You don't need to do it all, all of the time
We know the feeling of trying to do it all and do it well. But the reality is, doing too much might be hindering our own wellbeing. This month, we are diving into what it looks like over function, and how we can prevent this common source of burnout before it starts.
What is Over-Functioning?
Over functioning can be defined as over performing or trying to meet unrealistic expectations in various aspects of our lives
Examples of Over-Functioning
At Work - Taking on more projects than we can handle, spending all day in meetings and working after hours, missing personal obligations to meet work deadlines.
With Friends - Always taking charge of planning and organizing (even when we don’t want to), consistently putting a friend’s needs or plans ahead of our own.
With Family - Managing everyone’s household schedules, doing an unsustainable percentage of household chores, supporting extended family emotional, financially, or otherwise.
With Ourselves - Setting extremely high standards for our physical appearance, fitness, or achievements.

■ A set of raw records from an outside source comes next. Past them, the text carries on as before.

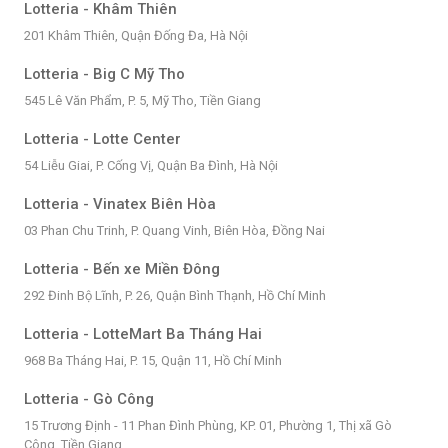
Lotteria - Khâm Thiên
201 Khâm Thiên, Quận Đống Đa, Hà Nội
Lotteria - Big C Mỹ Tho
545 Lê Văn Phẩm, P. 5, Mỹ Tho, Tiền Giang
Lotteria - Lotte Center
54 Liễu Giai, P. Cống Vị, Quận Ba Đình, Hà Nội
Lotteria - Vinatex Biên Hòa
03 Phan Chu Trinh, P. Quang Vinh, Biên Hòa, Đồng Nai
Lotteria - Bến xe Miền Đông
292 Đinh Bộ Lĩnh, P. 26, Quận Bình Thạnh, Hồ Chí Minh
Lotteria - LotteMart Ba Tháng Hai
968 Ba Tháng Hai, P. 15, Quận 11, Hồ Chí Minh
Lotteria - Gò Công
15 Trương Định - 11 Phan Đình Phùng, KP. 01, Phường 1, Thị xã Gò
Công, Tiền Giang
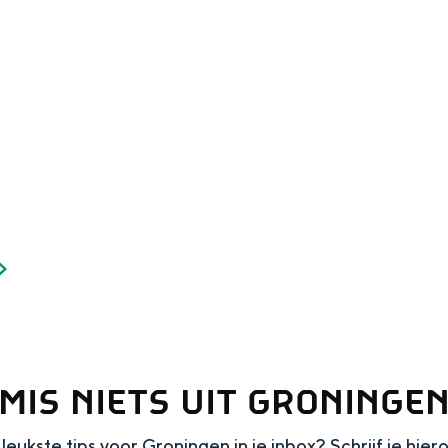
Dagtripjes zonder auto
veranderlijke landschap. Binen een mum van tijd sta je vanuit de stad 
MIS NIETS UIT GRONINGE
leukste tips voor Groningen in je inbox? Schrijf je hier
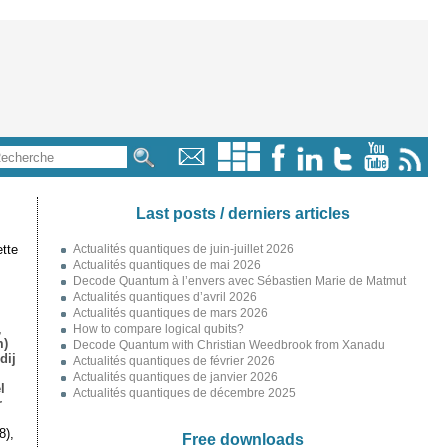
Last posts / derniers articles
tte
Actualités quantiques de juin-juillet 2026
Actualités quantiques de mai 2026
Decode Quantum à l’envers avec Sébastien Marie de Matmut
Actualités quantiques d’avril 2026
Actualités quantiques de mars 2026
,
How to compare logical qubits?
m)
Decode Quantum with Christian Weedbrook from Xanadu
dij
Actualités quantiques de février 2026
Actualités quantiques de janvier 2026
l
Actualités quantiques de décembre 2025
r
8),
Free downloads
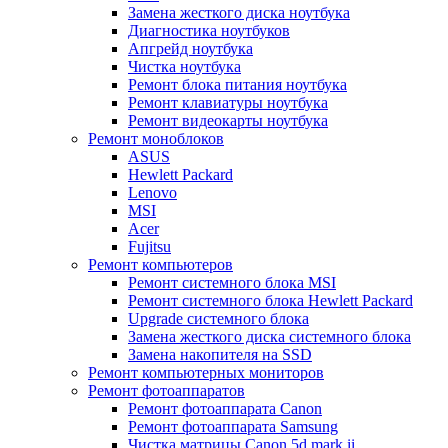
Замена жесткого диска ноутбука
Диагностика ноутбуков
Апгрейд ноутбука
Чистка ноутбука
Ремонт блока питания ноутбука
Ремонт клавиатуры ноутбука
Ремонт видеокарты ноутбука
Ремонт моноблоков
ASUS
Hewlett Packard
Lenovo
MSI
Acer
Fujitsu
Ремонт компьютеров
Ремонт системного блока MSI
Ремонт системного блока Hewlett Packard
Upgrade системного блока
Замена жесткого диска системного блока
Замена накопителя на SSD
Ремонт компьютерных мониторов
Ремонт фотоаппаратов
Ремонт фотоаппарата Canon
Ремонт фотоаппарата Samsung
Чистка матрицы Canon 5d mark ii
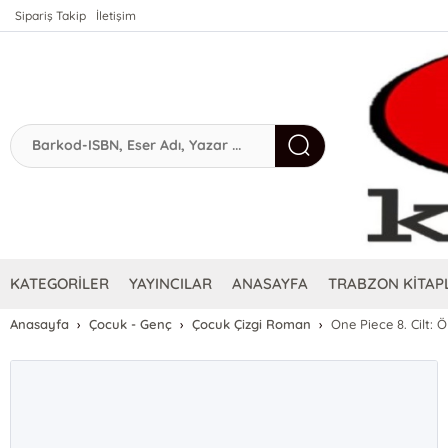
Sipariş Takip
İletişim
KATEGORİLER
YAYINCILAR
ANASAYFA
TRABZON KİTAPL
Anasayfa
Çocuk - Genç
Çocuk Çizgi Roman
One Piece 8. Cilt:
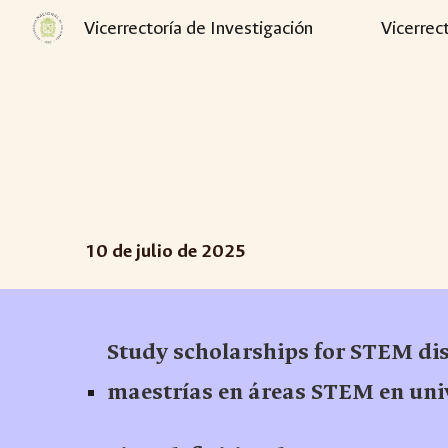
Vicerrectoría de Investigación
Vicerrec
Sk
10
de
julio
de 2025
Study scholarships for STEM dis
maestrías en áreas STEM en uni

Symptoms of Over-Functioning:
Wanting to do our best is a good thing, but when we disregard our personal needs to work harder, perform better, and please others, it can become harmful to our own wellbeing. Over functioning for extended periods of time can lead to chronic stress, loss of sleep, and anxious thoughts. Symptoms of over-functioning can include:
At Work - You may become stressed when something new is assigned to you at work.
With Friends - You may avoid responding to messages that involve making plans or social commitments.
With Family - You may interact with others emotionally or with a shorter temper.
With Ourselves - Things you normally enjoy doing may feel like work or a chore.
How to Manage Over-Functioning:
Recognize
Identify the areas you are over functioning in your life by using the four categories above as a starting point (Personal, Social, Family, and Work.) Get specific and write down which areas you are feeling especially stressed in.
Reflect
Pick out the ONE area you feel the most stress in. This is likely where you are over functioning the most. Make a list of any responsibilities you have taken on in that area of your life. Then, reflect on why you have taken it on.
Redefine
Take time to redefine what healthier boundaries look like in this area of your life. Where can you delegate responsibilities, or say no altogether? Give yourself permission to ask for and accept help.
Remember, saying no to others can mean saying yes to your wellbeing.
Reconnect
Reconnect with small moments that spark joy and rest in your life, and prioritize them. This could look like making for a nourishing breakfast, going for a walk on your work break, or spending time with your pets.
Quick Summary:
Most of us are doing too much, and it’s causing us to feel overloaded. Learning not to overfunction is a lifelong practice, and it’s easier for some of us than others. It starts with awareness. Look around at your life for areas you could do less. Use this awareness as a "guardrail" to guide you back towards healthier habits that support your long-term wellbeing.